Serena is Professor of Neurology and Chief, Division of Neurological Infections and Global Neurology at Yale. Her clinical and translational research explores HIV in the nervous system, focusing on effects of acute HIV infection, antiretroviral treatment, and HIV cure strategies on HIV pathogenesis and persistence in the central nervous system.
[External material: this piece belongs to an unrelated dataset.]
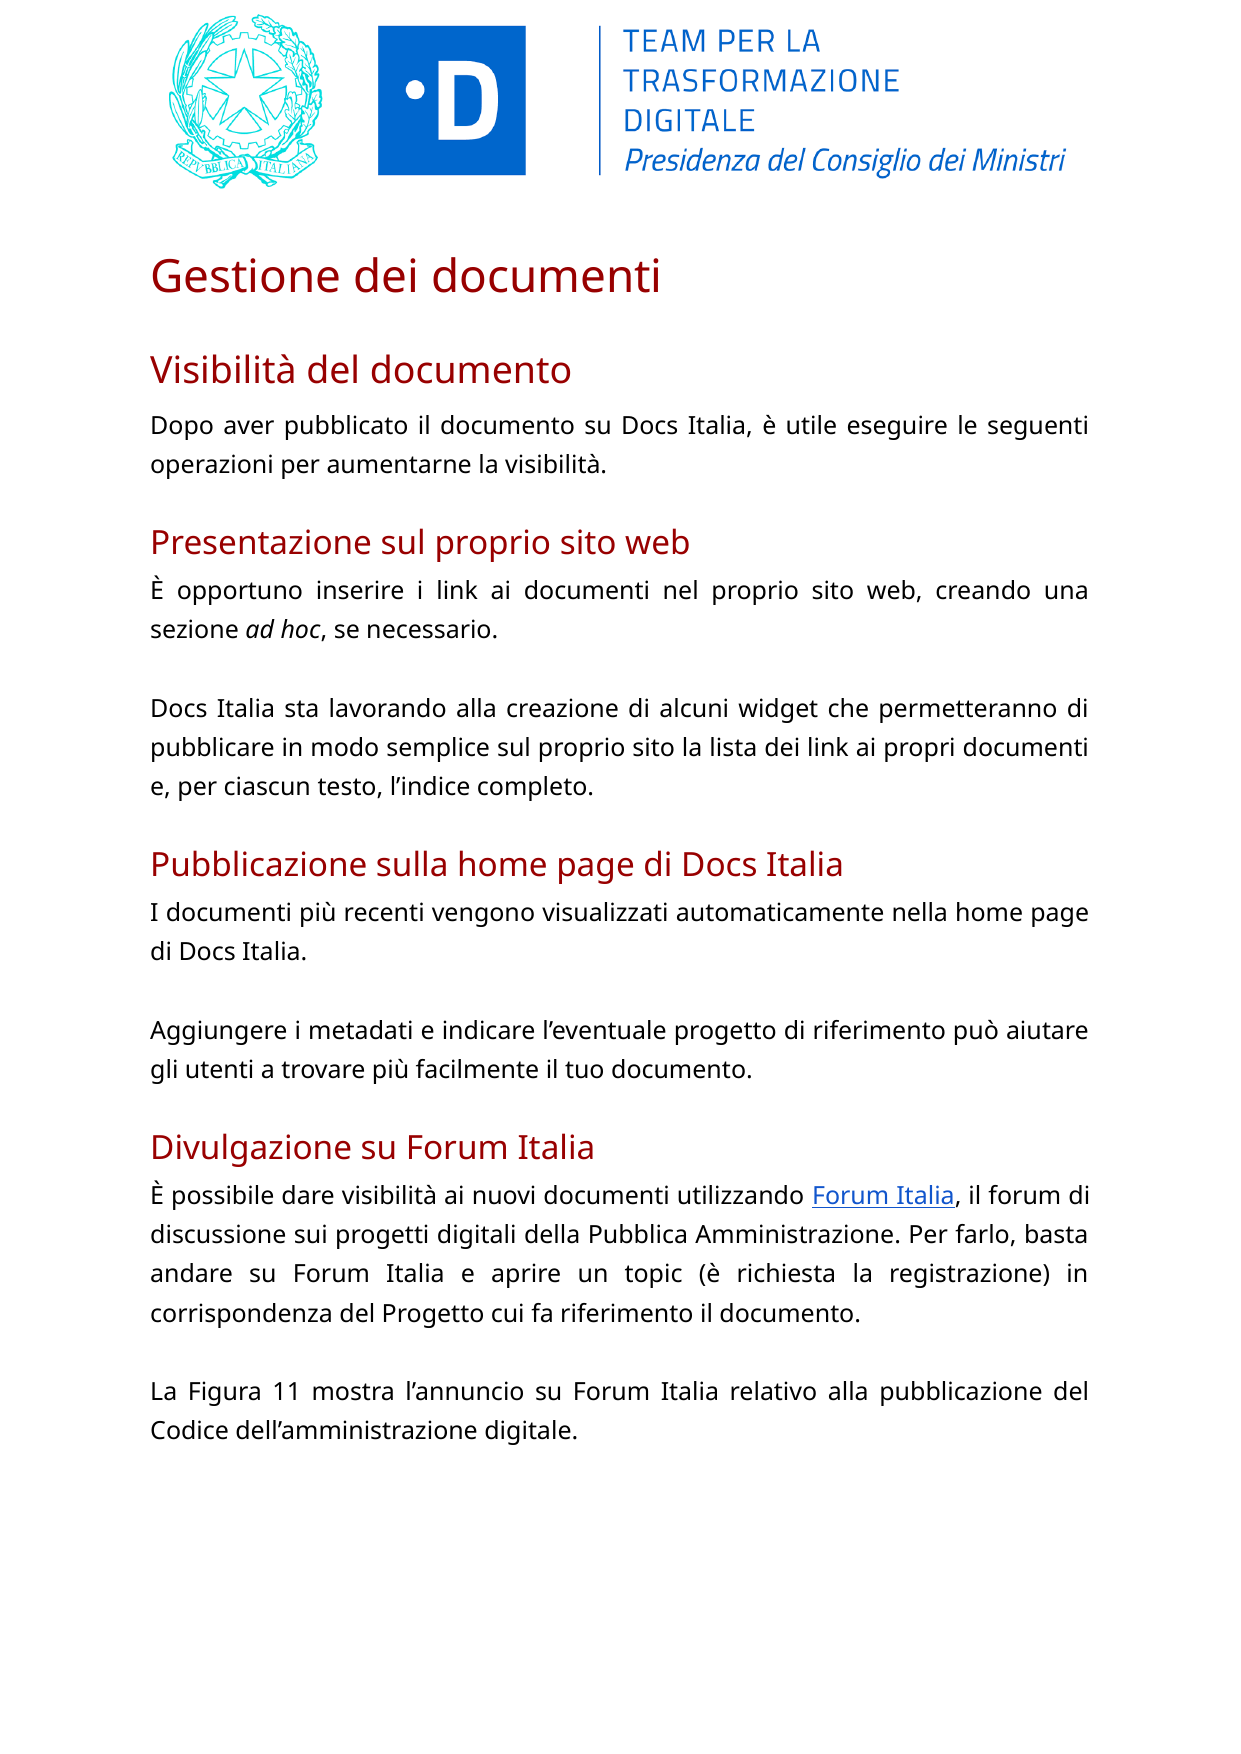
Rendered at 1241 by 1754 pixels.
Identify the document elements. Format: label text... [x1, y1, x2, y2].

text Dopo aver pubblicato il documento su Docs Italia, è utile eseguire le seguenti operazioni per aumentarne la visibilità. [150, 407, 1090, 481]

She collaborates with colleagues of multiple disciplines in clinical studies in urban centers in the United States and in international settings, exploring questions of inflammation, injury, and reservoirs for HIV within the central nervous system.  She co-leads the International NeuroHIV Cure Consortium (https://www.inhcc.net/), currently serves on the DHHS Panel on Adult and Adolescent Antiretroviral Treatment Guidelines, and leads multiple NIH-funded projects addressing the pathobiology of NeuroHIV.  She has had long term involvement in the NIH-sponsored International AIDS Clinical Trials Group (ACTG) Network, including serving as Chair of the Neurology Collaborative Science Group, as the first neuroscientist elected to the HIV Reservoirs and Eradication Transformative Science Group, and through involvement in numerous multisite clinical trials and pathogenesis studies relevant to NeuroHIV and HIV cure. She also is a neurology clinician who cares for individuals living with HIV and neurological disorders in the Nathan Smith HIV Clinic at Yale.